Breakdown of #Ghana‘s appearance fees at the World Cup in Brazil. “Ball boy” (kit man) got as much as the head coach. pic.twitter.com/e01JQ9IRV5
— John Bennett (@JohnBennettBBC) June 25, 2015
Do Countries Earn Prize Money at the World Cup?
Do they ever.
Each nation at the men’s World Cup in 2022 earned £1.2 million just for qualifying for the action in Qatar, and that payout increased for each stage of the competition they progressed to.
For England, that guaranteed a grand total of £15.2 million – that £1.2 million appearance fee plus £14 million for reach the quarter-finals.
As for tournament winners Argentina, well, they had even more reasons to be cheerful. They banked £36.2 million in total from their triumphant turn in Qatar, with the vast majority of that winding its way to the AFA (Argentine Football Association).
As if to reiterate the inequality that exists between the two genders, if England were to get knocked out in the quarter-finals of the 2023 women’s World Cup, they would bank just £1.7 million for the FA. The winners take home just £3.3 million.

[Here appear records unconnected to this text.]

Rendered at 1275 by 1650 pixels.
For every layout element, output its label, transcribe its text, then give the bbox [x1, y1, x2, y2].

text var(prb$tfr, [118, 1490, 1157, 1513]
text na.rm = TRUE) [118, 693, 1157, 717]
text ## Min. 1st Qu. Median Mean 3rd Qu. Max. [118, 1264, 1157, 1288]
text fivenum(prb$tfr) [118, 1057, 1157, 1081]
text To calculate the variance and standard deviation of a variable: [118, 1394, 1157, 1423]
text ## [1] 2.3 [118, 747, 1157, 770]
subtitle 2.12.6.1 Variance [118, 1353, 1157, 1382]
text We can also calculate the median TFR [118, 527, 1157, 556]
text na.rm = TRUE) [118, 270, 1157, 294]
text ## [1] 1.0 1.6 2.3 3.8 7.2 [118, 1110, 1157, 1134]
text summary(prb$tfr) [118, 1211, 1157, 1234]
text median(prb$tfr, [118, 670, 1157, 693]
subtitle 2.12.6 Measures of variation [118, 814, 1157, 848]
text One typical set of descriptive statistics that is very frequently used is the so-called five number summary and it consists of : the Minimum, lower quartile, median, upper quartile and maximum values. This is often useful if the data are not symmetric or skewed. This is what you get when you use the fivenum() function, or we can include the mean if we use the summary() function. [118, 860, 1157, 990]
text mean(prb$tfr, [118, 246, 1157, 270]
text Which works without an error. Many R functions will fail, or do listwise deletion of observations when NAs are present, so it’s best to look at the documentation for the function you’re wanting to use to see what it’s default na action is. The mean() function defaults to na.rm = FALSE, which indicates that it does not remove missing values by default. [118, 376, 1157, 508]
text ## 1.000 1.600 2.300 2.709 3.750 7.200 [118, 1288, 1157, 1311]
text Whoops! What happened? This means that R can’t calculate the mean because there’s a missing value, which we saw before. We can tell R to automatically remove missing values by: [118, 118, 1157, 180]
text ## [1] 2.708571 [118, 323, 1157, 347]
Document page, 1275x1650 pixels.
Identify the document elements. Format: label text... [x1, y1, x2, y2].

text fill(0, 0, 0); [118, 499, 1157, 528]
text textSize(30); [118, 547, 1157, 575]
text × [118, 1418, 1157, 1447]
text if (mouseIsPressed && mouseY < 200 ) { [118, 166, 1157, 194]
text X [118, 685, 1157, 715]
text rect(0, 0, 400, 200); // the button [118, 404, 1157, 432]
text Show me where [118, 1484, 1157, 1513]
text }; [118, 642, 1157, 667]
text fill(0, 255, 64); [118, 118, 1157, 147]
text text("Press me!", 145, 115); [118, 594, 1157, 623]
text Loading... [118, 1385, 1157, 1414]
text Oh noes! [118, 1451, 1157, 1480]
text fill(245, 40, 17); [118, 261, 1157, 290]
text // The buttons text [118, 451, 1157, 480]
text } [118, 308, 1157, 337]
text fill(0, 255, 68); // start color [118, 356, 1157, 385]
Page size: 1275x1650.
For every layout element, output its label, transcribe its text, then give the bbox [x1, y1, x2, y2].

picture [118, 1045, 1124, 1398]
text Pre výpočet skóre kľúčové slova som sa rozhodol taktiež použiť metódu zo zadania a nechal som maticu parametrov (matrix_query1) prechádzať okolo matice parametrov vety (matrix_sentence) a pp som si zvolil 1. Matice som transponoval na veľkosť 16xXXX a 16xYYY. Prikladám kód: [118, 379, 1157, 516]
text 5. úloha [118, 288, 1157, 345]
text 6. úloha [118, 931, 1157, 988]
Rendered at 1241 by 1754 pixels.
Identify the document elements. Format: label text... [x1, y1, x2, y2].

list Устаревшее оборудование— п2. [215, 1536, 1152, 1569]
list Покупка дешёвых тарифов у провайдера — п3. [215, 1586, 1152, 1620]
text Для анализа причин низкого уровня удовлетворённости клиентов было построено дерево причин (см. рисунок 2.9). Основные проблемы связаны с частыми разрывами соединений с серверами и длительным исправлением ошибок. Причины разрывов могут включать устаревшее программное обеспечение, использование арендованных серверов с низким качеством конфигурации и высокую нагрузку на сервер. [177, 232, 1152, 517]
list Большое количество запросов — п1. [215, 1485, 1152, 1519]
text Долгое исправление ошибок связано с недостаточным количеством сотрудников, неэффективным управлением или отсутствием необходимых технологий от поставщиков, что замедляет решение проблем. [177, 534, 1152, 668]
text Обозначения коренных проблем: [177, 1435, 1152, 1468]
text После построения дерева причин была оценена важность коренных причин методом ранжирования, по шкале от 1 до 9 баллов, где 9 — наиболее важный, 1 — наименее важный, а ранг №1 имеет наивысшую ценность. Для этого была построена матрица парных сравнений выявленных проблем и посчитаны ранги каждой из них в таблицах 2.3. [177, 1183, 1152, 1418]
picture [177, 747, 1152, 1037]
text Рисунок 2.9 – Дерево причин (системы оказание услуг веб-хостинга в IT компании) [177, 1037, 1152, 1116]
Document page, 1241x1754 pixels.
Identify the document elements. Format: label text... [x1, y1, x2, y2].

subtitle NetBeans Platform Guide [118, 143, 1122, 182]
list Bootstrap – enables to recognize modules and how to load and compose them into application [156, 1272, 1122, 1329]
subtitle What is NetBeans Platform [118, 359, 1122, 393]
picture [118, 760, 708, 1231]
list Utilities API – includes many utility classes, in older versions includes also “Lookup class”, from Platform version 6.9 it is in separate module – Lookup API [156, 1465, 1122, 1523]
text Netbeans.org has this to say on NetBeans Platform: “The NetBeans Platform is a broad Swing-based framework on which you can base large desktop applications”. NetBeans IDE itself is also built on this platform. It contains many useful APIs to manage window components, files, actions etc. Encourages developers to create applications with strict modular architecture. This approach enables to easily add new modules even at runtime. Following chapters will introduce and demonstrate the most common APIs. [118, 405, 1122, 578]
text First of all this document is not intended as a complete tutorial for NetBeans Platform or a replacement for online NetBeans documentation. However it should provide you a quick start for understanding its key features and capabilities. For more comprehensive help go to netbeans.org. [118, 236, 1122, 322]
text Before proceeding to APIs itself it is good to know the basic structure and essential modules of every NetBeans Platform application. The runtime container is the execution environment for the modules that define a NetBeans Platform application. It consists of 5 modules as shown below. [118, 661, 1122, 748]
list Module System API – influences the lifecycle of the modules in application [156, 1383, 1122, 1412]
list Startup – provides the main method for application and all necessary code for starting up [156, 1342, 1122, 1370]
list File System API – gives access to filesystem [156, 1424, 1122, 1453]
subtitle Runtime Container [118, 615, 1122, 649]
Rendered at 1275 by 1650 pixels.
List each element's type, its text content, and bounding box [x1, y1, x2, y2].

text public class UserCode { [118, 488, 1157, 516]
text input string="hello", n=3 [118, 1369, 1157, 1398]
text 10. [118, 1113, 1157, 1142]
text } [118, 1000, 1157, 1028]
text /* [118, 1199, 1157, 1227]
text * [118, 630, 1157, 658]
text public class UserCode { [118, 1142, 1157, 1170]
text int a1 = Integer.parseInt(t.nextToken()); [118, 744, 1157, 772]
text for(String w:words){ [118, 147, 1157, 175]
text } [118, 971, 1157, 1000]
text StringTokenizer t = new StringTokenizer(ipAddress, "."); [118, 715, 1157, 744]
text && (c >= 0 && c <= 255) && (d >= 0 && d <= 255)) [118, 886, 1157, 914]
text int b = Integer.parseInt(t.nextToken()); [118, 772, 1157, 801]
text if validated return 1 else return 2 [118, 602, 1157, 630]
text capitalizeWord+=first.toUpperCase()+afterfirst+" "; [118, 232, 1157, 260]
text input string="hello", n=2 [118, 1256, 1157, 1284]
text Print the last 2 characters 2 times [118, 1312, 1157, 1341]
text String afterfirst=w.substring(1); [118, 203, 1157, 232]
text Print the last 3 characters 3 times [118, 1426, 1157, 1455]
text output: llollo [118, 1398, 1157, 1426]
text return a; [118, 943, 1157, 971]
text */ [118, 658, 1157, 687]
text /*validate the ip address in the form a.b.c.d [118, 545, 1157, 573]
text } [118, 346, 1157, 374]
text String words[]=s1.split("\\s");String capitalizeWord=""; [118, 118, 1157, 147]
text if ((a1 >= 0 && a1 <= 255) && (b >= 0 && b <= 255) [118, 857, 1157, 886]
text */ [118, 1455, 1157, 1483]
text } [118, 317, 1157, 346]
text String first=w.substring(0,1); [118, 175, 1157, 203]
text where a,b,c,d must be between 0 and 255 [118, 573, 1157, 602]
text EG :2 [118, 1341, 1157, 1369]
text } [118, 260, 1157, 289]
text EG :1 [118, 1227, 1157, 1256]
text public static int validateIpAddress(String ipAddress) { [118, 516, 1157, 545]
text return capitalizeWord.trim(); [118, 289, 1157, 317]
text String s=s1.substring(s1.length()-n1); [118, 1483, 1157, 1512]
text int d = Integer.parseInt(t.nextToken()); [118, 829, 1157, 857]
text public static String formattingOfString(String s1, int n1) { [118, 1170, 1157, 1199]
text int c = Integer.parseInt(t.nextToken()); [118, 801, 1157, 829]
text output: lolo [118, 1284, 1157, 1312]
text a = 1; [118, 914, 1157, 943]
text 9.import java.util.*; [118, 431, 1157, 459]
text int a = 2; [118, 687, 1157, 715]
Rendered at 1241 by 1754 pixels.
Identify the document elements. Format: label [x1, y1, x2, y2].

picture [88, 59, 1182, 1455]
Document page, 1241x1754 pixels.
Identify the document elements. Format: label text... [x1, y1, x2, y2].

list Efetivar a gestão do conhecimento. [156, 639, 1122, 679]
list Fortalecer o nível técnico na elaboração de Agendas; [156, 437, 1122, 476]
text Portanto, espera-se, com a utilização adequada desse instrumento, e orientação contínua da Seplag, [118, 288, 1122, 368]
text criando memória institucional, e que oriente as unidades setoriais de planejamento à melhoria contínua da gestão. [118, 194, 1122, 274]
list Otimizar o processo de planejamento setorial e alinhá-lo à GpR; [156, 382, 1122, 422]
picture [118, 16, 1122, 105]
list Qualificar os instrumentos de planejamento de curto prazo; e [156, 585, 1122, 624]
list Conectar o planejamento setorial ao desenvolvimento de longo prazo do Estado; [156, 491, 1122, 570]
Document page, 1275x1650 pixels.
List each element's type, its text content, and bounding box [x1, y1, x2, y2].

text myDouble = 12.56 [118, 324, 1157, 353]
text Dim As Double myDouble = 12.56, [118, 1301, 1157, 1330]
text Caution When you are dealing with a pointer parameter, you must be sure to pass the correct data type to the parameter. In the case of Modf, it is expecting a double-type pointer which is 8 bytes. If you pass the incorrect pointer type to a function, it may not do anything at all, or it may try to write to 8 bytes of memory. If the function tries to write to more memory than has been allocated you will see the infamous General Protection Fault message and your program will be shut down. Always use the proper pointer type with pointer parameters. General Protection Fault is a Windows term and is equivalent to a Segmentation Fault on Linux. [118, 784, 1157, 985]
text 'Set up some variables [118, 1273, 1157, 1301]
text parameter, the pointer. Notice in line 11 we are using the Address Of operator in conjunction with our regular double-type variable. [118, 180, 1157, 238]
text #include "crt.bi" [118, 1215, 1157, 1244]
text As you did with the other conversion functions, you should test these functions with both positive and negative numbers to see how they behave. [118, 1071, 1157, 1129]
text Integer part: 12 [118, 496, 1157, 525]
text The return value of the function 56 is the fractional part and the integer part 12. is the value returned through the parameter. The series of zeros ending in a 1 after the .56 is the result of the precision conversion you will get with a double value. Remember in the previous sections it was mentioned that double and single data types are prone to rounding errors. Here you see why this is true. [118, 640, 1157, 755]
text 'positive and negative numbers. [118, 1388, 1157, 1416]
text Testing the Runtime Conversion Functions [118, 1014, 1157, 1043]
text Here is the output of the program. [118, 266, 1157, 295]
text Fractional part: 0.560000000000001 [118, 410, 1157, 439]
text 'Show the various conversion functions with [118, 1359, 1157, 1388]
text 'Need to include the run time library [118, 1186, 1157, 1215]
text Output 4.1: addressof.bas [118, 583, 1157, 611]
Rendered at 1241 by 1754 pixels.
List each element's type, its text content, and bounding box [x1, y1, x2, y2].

Do International Footballers Get Paid a Bonus?
Although payments made for appearances in friendly matches vary from one country to the next, for the most part all international players have a chance to earn bonuses outside of the major tournaments.
A win bonus is typically paid for qualification matches with a much-smaller fee paid if the team loses, although there’s no guarantee that international players will be awarded a bonus unless an agreement is reached by the nation’s governing body and a player representative group, such as the PFA in England.
Footballers get paid when they are injured, of course, and their club side will also ‘benefit’ from a bonus should one of their players pick up an injury while on international duty: they will be paid compensation for the duration of the time that the individual is on the sidelines.